A critical examination of FePS$_3$ reveals that its monoclinic structure, comprised of a unique honeycomb lattice of transition metal (TM) atoms surrounded by sulfur atoms and phosphorus dumbbells, demonstrates robust van der Waals characteristics that enable exfoliation to a monolayer state. In FePS$_3$, the Ising nature of the transition is corroborated by dramatic modifications within its Raman spectral data due to spin ordering. Specifically, the material exhibits zone folding in the Raman-active modes, as a direct result of antiferromagnetic ordering, thereby corroborating theoretical predictions regarding long-range order in two-dimensional Ising systems.

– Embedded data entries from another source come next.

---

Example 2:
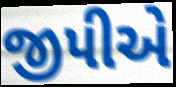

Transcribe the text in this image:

જીપીએ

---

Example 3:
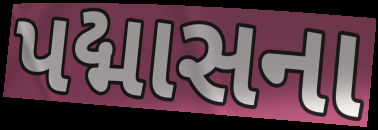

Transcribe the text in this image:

પદ્માસના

The methodology entails using polarized Raman spectroscopy to observe magnetic transitions, offering a non-destructive approach to characterizing two-dimensional crystals. This technique effectively captures changes in the molecular vibrations, notably in modes involving transition metal atoms, as the FePS$_3$ undergoes magnetic transitions across varying temperatures. Notable transformations in these Raman peaks, which become more pronounced at reduced temperatures, provide indirect yet robust evidence of the intrinsic antiferromagnetic ordering within sole monolayers.

The authors argue that their findings represent a rare direct observation of antiferromagnetic order in a monolayer 2D material, a phenomenon predicted theoretically yet empirically elusive in prior studies. These results imply that FePS$_3$ behaves as a two-dimensional antiferromagnet close to an Ising anisotropic Heisenberg model. The persistent transition temperature across different sample thicknesses suggests potential for this material in the vertical integration of 2D devices without significant changes in their magnetic properties due to layer stacking effects.

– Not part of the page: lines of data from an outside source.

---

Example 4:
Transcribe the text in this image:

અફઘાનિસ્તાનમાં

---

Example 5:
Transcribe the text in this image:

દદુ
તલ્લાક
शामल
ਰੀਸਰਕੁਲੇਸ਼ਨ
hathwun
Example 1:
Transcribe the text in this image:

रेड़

This work provides a comprehensive means for exploring intrinsic magnetism in two-dimensional materials, which could open avenues for the development of next-generation data storage devices, spintronic applications, and quantum computing components where magnetic ground state manipulation at reduced dimensions is critical. Moreover, the encapsulation of magnetic properties in the absence of interlayer interactions could facilitate standalone monolayer systems with predictable and robust magnetic behavior.

Future research directions stemming from this paper could encompass exploring other transition metal phosphorus trichalcogenides (TMPS$_3$) for similar 2D magnetic properties, developing theoretical models encapsulating the specific spin dynamics observed, or crafting device architectures that capitalize on the robust magnetism in FePS$_3$ and akin materials. Furthermore, extending these investigations into ambiently stable and ambiently accessible derivatives of FePS$_3$ could potentially bridge the gap between theoretical magnetic properties and practical technological adoption.